--- DIRECTIONS ---
Which lines in the records contain the string "будет"? Locate them, treating uppercase and lowercase letters as different, and copy each one.

--- MATERIAL FOR THIS TASK ---

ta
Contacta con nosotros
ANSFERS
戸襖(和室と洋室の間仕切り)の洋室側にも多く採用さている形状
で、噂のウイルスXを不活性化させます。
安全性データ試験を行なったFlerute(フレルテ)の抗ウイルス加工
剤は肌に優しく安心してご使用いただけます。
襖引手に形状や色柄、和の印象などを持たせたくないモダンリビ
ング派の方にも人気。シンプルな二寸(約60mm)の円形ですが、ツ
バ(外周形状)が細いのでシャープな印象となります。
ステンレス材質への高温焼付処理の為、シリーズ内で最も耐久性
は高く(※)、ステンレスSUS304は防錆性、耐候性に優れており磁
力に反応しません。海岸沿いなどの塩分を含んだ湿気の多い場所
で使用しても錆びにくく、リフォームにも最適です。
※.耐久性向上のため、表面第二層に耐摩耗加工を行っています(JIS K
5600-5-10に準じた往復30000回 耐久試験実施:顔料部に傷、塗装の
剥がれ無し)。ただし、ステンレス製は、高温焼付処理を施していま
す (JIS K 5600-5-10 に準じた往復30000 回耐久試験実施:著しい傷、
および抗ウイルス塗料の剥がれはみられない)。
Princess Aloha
--
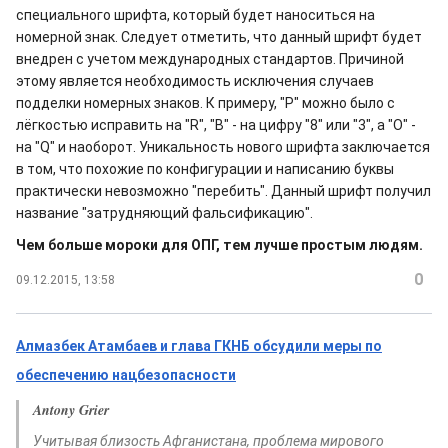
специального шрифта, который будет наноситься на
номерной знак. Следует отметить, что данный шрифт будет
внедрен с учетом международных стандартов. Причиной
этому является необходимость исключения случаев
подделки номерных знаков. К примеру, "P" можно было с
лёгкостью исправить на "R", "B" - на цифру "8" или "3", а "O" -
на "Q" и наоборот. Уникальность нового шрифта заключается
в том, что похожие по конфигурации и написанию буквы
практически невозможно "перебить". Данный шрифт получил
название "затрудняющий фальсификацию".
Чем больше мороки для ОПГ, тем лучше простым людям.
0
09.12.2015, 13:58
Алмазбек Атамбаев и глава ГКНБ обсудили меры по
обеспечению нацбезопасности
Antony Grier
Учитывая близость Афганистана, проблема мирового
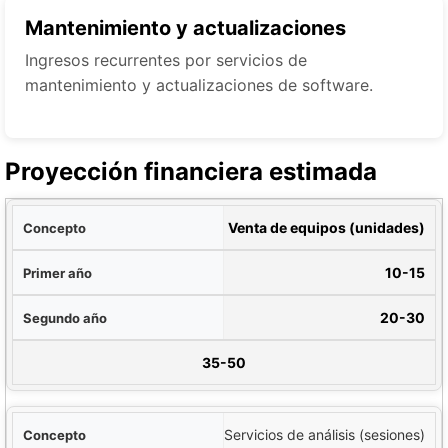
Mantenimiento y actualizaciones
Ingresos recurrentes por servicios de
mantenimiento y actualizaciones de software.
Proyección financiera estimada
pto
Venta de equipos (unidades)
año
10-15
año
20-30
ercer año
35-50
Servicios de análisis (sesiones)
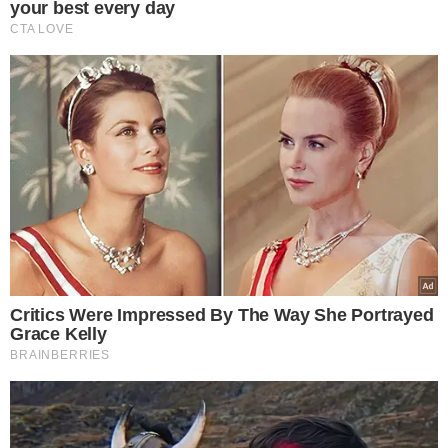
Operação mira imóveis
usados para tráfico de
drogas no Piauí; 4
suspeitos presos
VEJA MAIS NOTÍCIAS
--
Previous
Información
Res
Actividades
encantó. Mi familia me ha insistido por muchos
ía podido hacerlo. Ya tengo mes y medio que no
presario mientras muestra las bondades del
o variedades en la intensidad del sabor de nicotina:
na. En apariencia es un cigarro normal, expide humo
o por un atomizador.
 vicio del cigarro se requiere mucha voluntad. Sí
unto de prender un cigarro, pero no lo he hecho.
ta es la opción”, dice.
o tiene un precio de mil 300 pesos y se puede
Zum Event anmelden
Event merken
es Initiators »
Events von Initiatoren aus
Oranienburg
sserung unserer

--- RESPONSE TO THIS TASK ---
специального шрифта, который будет наноситься на
номерной знак. Следует отметить, что данный шрифт будет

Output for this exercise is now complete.